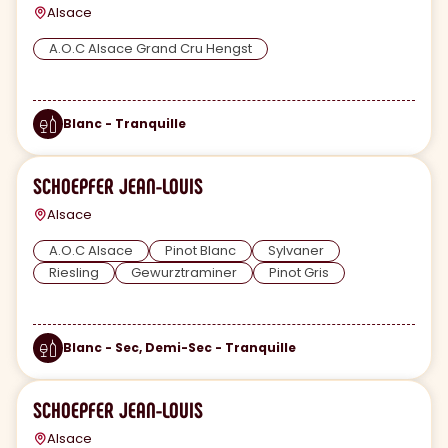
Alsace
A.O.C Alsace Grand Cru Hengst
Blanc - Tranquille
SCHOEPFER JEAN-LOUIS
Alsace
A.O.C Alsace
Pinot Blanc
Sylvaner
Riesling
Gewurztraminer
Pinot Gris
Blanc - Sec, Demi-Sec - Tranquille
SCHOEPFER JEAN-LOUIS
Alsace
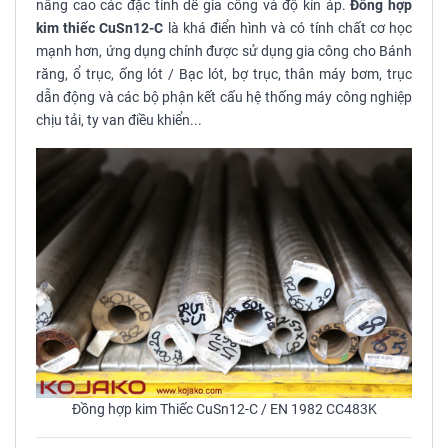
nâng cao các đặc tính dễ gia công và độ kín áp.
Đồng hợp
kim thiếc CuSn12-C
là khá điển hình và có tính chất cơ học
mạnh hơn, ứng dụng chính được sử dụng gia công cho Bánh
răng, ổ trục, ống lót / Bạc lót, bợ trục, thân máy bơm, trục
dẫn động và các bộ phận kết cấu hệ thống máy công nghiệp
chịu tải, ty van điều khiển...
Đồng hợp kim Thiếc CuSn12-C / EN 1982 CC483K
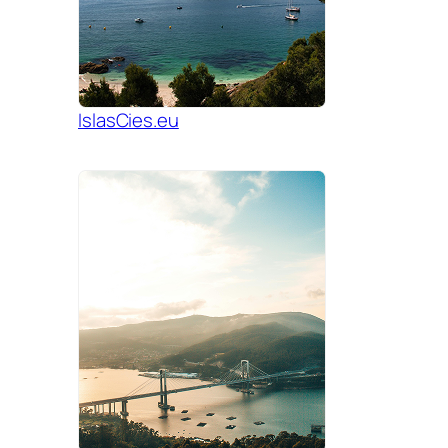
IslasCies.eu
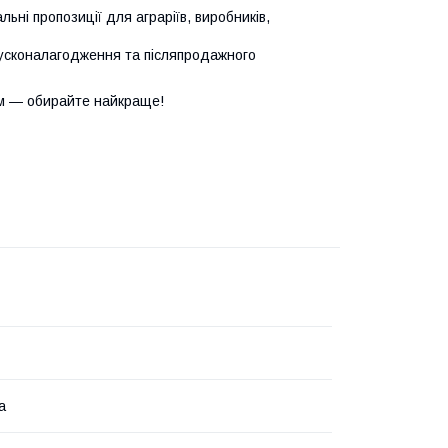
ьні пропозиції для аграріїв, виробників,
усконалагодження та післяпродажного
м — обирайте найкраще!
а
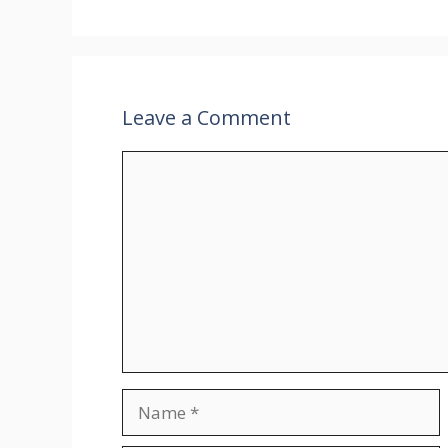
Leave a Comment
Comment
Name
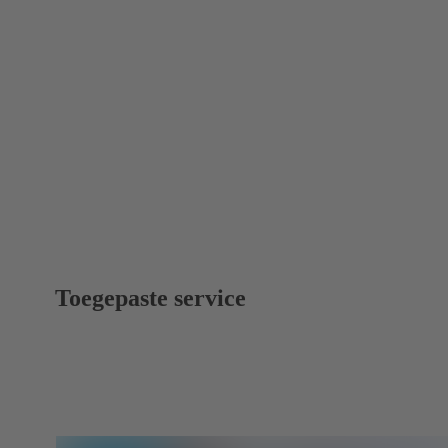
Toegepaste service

..........

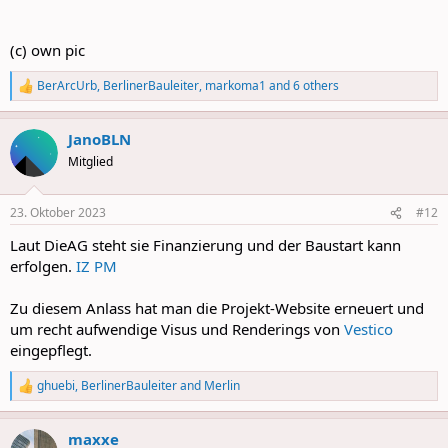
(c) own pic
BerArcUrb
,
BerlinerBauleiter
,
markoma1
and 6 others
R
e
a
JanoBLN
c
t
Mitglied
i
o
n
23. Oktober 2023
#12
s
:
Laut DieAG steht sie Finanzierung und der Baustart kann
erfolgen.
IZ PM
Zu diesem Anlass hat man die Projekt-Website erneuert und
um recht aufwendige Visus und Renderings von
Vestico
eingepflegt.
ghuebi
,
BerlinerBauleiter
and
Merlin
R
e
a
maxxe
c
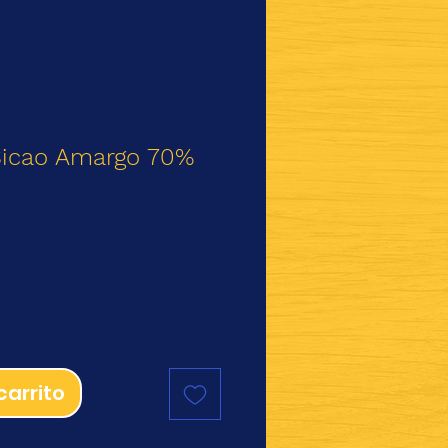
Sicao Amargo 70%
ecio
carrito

..........

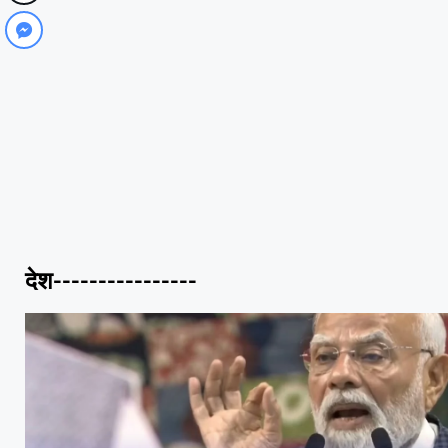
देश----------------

..........

## [Instructions to follow]
List each line of the records above that contains the string "Blanc", treating case as significant.

## [Response to the task]
Blanc - Tranquille
Pinot Blanc
Blanc - Sec, Demi-Sec - Tranquille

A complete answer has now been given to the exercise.